Ce projet de loi n'aurait pas eu la même portée il y a six ans, car les banques, qui finançaient l'essentiel de l'économie européenne, doivent aujourd'hui opérer une transition complexe, vers un modèle plus anglo-saxon. La Société générale octroie aussi des prêts parce qu'elle sait qu'elle pourra les refinancer, par exemple sur les marchés obligataires.
Les activités de marché, très diverses, vont de l'intermédiation pour les entreprises et les États, qui émettent respectivement des actions et des obligations, aux opérations de couverture pour les entreprises – qu'il s'agisse de taux de change ou de matières premières –, en passant par l'octroi de liquidités aux investisseurs via l'échange de leurs actifs – dont nous conservons des stocks par-devers nous –, sachant que tous les actifs ne disposent pas de plateformes de marché où se forment en permanence les prix.
Je veux m'arrêter sur quelques sujets sensibles, en commençant par celui des hedge funds. Il est d'ailleurs difficile de les définir, sauf pour dire qu'ils sont moins régulés. En tant que représentants des banques françaises, nous soutenons d'ailleurs toute démarche tendant à les réguler davantage ; mais, outre que cela ne peut se faire qu'au niveau international – d'autant que les hedge funds français sont rares –, ces fonds sont devenus des intervenants significatifs sur les marchés, dont ils représentent sans doute de 15 à 20 % des volumes échangés, même si ces estimations sont toujours difficiles. Aller trop loin dans l'interdiction de traiter avec ces contreparties risque d'affaiblir encore la compétitivité des banques françaises par rapport aux mastodontes que sont déjà, par comparaison, les banques anglo-saxonnes.
La régulation des transactions à haute fréquence concerne davantage la régulation des marchés eux-mêmes que les intervenants, dont les banques ne représentent qu'une partie.

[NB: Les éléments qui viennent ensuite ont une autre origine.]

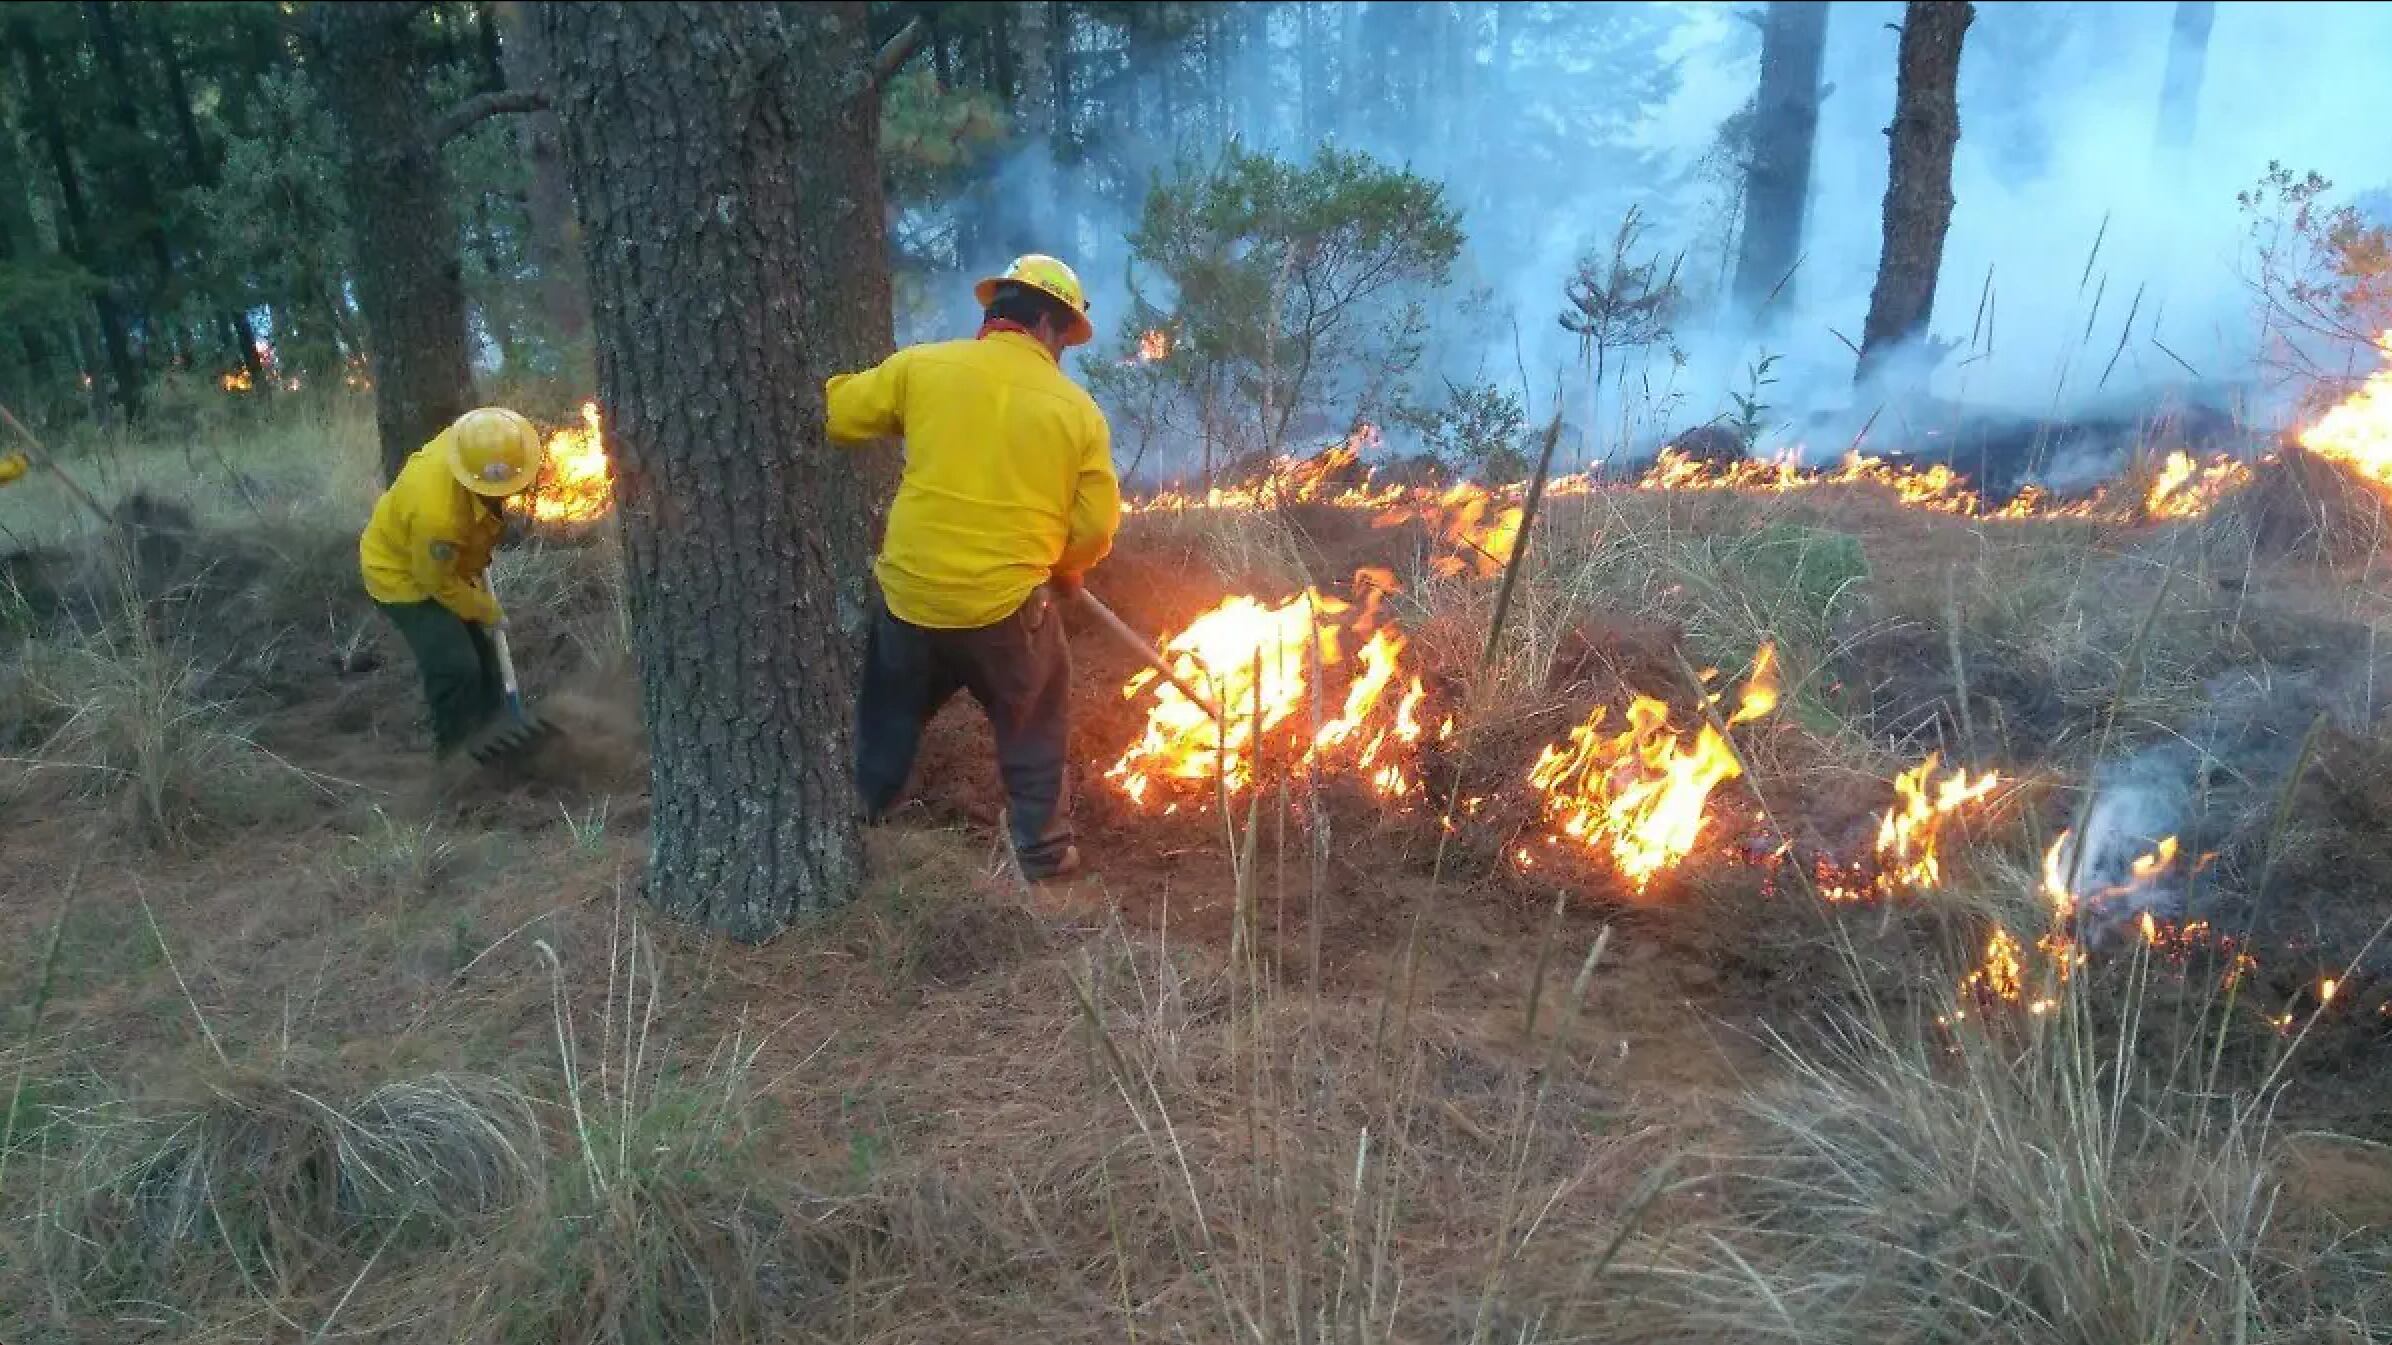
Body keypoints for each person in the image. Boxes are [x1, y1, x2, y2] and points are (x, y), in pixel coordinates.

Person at [825, 253, 1121, 882]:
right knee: (1034, 711)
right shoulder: (1077, 413)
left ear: (993, 315)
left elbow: (839, 415)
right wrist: (1064, 565)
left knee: (890, 708)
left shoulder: (922, 369)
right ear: (1045, 323)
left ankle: (860, 812)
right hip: (1005, 609)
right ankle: (1041, 852)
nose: (1062, 349)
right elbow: (1094, 531)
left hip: (911, 596)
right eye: (1064, 336)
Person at [359, 406, 545, 759]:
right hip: (403, 578)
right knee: (455, 667)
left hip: (442, 568)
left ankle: (496, 737)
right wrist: (487, 610)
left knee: (486, 662)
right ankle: (455, 760)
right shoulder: (439, 519)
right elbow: (437, 583)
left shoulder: (468, 445)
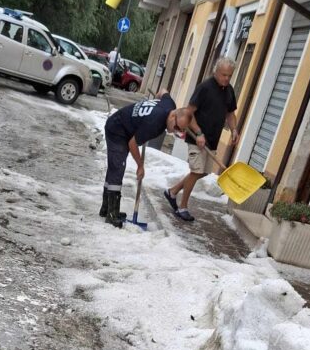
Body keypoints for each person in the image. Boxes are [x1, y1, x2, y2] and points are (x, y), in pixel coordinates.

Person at [164, 57, 239, 222]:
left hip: (212, 139)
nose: (226, 78)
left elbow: (230, 113)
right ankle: (182, 207)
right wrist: (198, 133)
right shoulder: (204, 88)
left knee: (202, 172)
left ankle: (172, 191)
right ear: (216, 72)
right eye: (223, 74)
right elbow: (189, 113)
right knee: (197, 171)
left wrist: (234, 129)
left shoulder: (229, 91)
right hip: (196, 137)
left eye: (229, 75)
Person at [102, 94, 190, 228]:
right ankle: (111, 214)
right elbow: (132, 144)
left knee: (115, 168)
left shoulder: (169, 104)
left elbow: (163, 91)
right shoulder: (154, 123)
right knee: (117, 168)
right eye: (177, 128)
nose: (176, 132)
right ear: (173, 117)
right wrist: (140, 166)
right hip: (117, 130)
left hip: (124, 126)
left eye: (182, 131)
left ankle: (106, 208)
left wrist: (151, 104)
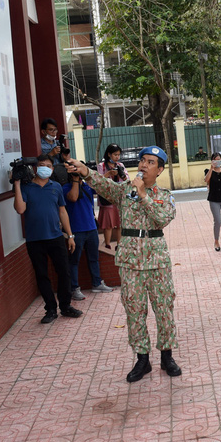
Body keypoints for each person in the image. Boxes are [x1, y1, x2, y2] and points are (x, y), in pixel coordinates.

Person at [68, 147, 181, 383]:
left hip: (157, 262)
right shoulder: (123, 191)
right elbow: (101, 184)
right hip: (130, 263)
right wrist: (85, 171)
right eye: (142, 161)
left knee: (164, 310)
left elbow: (162, 219)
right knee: (134, 312)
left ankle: (167, 356)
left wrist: (143, 196)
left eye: (150, 162)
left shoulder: (165, 195)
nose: (143, 165)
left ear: (159, 170)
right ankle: (142, 359)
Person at [12, 154, 83, 324]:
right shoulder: (27, 187)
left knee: (64, 273)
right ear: (36, 168)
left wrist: (70, 236)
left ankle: (65, 306)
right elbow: (20, 209)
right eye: (41, 165)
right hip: (35, 240)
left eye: (48, 166)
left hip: (56, 237)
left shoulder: (56, 186)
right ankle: (50, 309)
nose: (45, 168)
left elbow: (62, 212)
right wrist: (16, 183)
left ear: (52, 168)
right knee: (42, 275)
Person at [64, 166, 113, 300]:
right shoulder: (65, 188)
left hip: (91, 229)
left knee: (94, 258)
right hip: (76, 230)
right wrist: (75, 180)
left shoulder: (87, 187)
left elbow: (100, 186)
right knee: (74, 261)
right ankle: (75, 288)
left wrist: (107, 174)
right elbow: (73, 198)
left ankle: (97, 283)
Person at [97, 144, 128, 250]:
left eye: (119, 155)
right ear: (109, 154)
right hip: (107, 198)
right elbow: (98, 180)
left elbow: (126, 180)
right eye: (115, 155)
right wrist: (109, 173)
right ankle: (107, 244)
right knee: (108, 224)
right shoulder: (102, 166)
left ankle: (119, 244)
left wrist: (121, 174)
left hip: (119, 198)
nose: (117, 157)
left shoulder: (120, 165)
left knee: (119, 223)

J'en termine par le market making – ou tenue de marché – qui consiste faire les prix en achetant ou en vendant des stocks pour répondre en permanence aux besoins de nos clients investisseurs. Cette activité est cruciale dans le choix des prestataires : lorsqu'une entreprise sélectionne une banque pour émettre une action ou une obligation, elle le fait moins parce que la banque connaît l'entreprise que parce qu'elle sera capable de tenir le marché secondaire où se font les ventes et les reventes du titre. Si les banques françaises sont pénalisées, les entreprises et les investisseurs risquent fort de se tourner vers nos concurrents, nous évinçant de ce marché. La compétitivité est ici la notion clé : gérer un stock – et ceux de la dette souveraine française ou de dettes obligataires représentent, dans nos bilans, plusieurs milliards d'euros –, c'est le financer. Or, si nous le finançons beaucoup plus cher, ou dans des conditions beaucoup plus difficiles que les grandes banques universelles américaines – les États-Unis n'ayant pas l'intention de séparer les différentes activités bancaires –, nous ne serons pas compétitifs.
La solidité de la contrepartie est également un enjeu essentiel pour les entreprises qui signent un contrat à terme, de trois ou quatre ans, et qui désirent se couvrir sur l'acquisition d'un produit – le pétrole pour Air France ou une couverture de change pour un exportateur. Dans un monde concurrentiel, le choix sera vite fait entre une petite filiale non garantie qui aura un rating non-investment grade, et les grandes banques américaines qui se sont consolidées dans la crise.
Comprendre comment nos clients sélectionnent leurs prestataires de services hautement stratégiques pour l'Europe de demain devrait vous inciter, dans l'examen de ce texte, à préserver la compétitivité des banques françaises sur notre coeur de métier – le service aux clients.